I returned to Med/Surg several years ago ( RN for 24 yrs) and with each new position I take, I add to my list of things to look for if I ever interview for a new position. I have had the good fortune to work at facilities that have 1:5 or 6 ratio, and that sounds great, BUT you have to look beyond the question of the acuity of those patients ( which always high). It is often the support, or lack of it, from various departments within the hospital that can make or break your day. Ask about the pharmacy.
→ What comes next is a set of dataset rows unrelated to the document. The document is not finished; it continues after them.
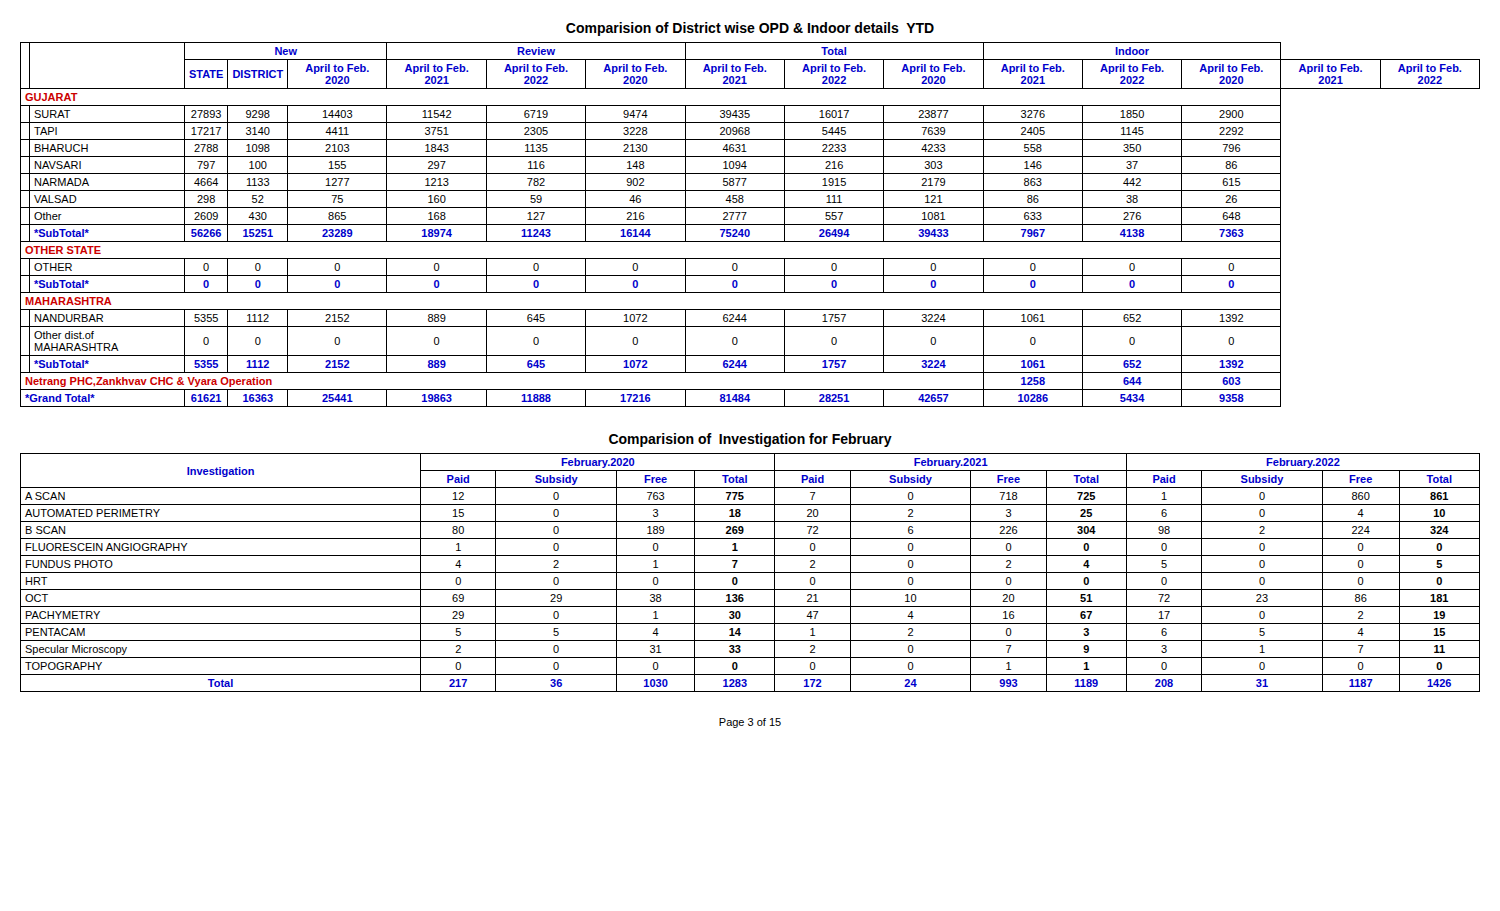Comparision of District wise OPD & Indoor details YTD
| | | New | Review | Total | Indoor |
| --- | --- | --- | --- | --- | --- |
| STATE | DISTRICT | April to Feb. 2020 | April to Feb. 2021 | April to Feb. 2022 | April to Feb. 2020 | April to Feb. 2021 | April to Feb. 2022 | April to Feb. 2020 | April to Feb. 2021 | April to Feb. 2022 | April to Feb. 2020 | April to Feb. 2021 | April to Feb. 2022 |
| GUJARAT |
| | SURAT | 27893 | 9298 | 14403 | 11542 | 6719 | 9474 | 39435 | 16017 | 23877 | 3276 | 1850 | 2900 |
| | TAPI | 17217 | 3140 | 4411 | 3751 | 2305 | 3228 | 20968 | 5445 | 7639 | 2405 | 1145 | 2292 |
| | BHARUCH | 2788 | 1098 | 2103 | 1843 | 1135 | 2130 | 4631 | 2233 | 4233 | 558 | 350 | 796 |
| | NAVSARI | 797 | 100 | 155 | 297 | 116 | 148 | 1094 | 216 | 303 | 146 | 37 | 86 |
| | NARMADA | 4664 | 1133 | 1277 | 1213 | 782 | 902 | 5877 | 1915 | 2179 | 863 | 442 | 615 |
| | VALSAD | 298 | 52 | 75 | 160 | 59 | 46 | 458 | 111 | 121 | 86 | 38 | 26 |
| | Other | 2609 | 430 | 865 | 168 | 127 | 216 | 2777 | 557 | 1081 | 633 | 276 | 648 |
| | *SubTotal* | 56266 | 15251 | 23289 | 18974 | 11243 | 16144 | 75240 | 26494 | 39433 | 7967 | 4138 | 7363 |
| OTHER STATE |
| | OTHER | 0 | 0 | 0 | 0 | 0 | 0 | 0 | 0 | 0 | 0 | 0 | 0 |
| | *SubTotal* | 0 | 0 | 0 | 0 | 0 | 0 | 0 | 0 | 0 | 0 | 0 | 0 |
| MAHARASHTRA |
| | NANDURBAR | 5355 | 1112 | 2152 | 889 | 645 | 1072 | 6244 | 1757 | 3224 | 1061 | 652 | 1392 |
| | Other dist.of MAHARASHTRA | 0 | 0 | 0 | 0 | 0 | 0 | 0 | 0 | 0 | 0 | 0 | 0 |
| | *SubTotal* | 5355 | 1112 | 2152 | 889 | 645 | 1072 | 6244 | 1757 | 3224 | 1061 | 652 | 1392 |
| Netrang PHC,Zankhvav CHC & Vyara Operation | 1258 | 644 | 603 |
| *Grand Total* | 61621 | 16363 | 25441 | 19863 | 11888 | 17216 | 81484 | 28251 | 42657 | 10286 | 5434 | 9358 |
Comparision of Investigation for February
| Investigation | February.2020 | February.2021 | February.2022 |
| --- | --- | --- | --- |
| Paid | Subsidy | Free | Total | Paid | Subsidy | Free | Total | Paid | Subsidy | Free | Total |
| A SCAN | 12 | 0 | 763 | 775 | 7 | 0 | 718 | 725 | 1 | 0 | 860 | 861 |
| AUTOMATED PERIMETRY | 15 | 0 | 3 | 18 | 20 | 2 | 3 | 25 | 6 | 0 | 4 | 10 |
| B SCAN | 80 | 0 | 189 | 269 | 72 | 6 | 226 | 304 | 98 | 2 | 224 | 324 |
| FLUORESCEIN ANGIOGRAPHY | 1 | 0 | 0 | 1 | 0 | 0 | 0 | 0 | 0 | 0 | 0 | 0 |
| FUNDUS PHOTO | 4 | 2 | 1 | 7 | 2 | 0 | 2 | 4 | 5 | 0 | 0 | 5 |
| HRT | 0 | 0 | 0 | 0 | 0 | 0 | 0 | 0 | 0 | 0 | 0 | 0 |
| OCT | 69 | 29 | 38 | 136 | 21 | 10 | 20 | 51 | 72 | 23 | 86 | 181 |
| PACHYMETRY | 29 | 0 | 1 | 30 | 47 | 4 | 16 | 67 | 17 | 0 | 2 | 19 |
| PENTACAM | 5 | 5 | 4 | 14 | 1 | 2 | 0 | 3 | 6 | 5 | 4 | 15 |
| Specular Microscopy | 2 | 0 | 31 | 33 | 2 | 0 | 7 | 9 | 3 | 1 | 7 | 11 |
| TOPOGRAPHY | 0 | 0 | 0 | 0 | 0 | 0 | 1 | 1 | 0 | 0 | 0 | 0 |
| Total | 217 | 36 | 1030 | 1283 | 172 | 24 | 993 | 1189 | 208 | 31 | 1187 | 1426 |
Page 3 of 15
How quickly do they respond when new orders are submitted or missing meds are requested. How accessible are they? Consider transport, dietary, housekeeping, social services/discharge planning. Do they function well? They all influence your day. Look at the assessment flow sheets. Are they efficient, concise, visually easy to access info at a glance, or are they 9 pages long requiring your full signature/date/time to be written on each page? Very time consuming. Same with policy/procedure manuals. Accessibility. How many doors do you have to unlock to access supplies, ice, paper for the printer. Are there clerks on every shift? Ask to look at the staffing schedule. Do they put patients in the hall (can't believe hospitals still do this-mine does) Teaching hospitals are more chaotic. Is the hospital working on attaining magnet status? Added to JHACO visits, this combo can challenge your sanity. I could go on, but you get the idea. Anything that can slow you down, or take time away from the patient, your ability to provide the excellent care you intend, should be looked at, then decide what you can live with. No place is perfect. Good luck.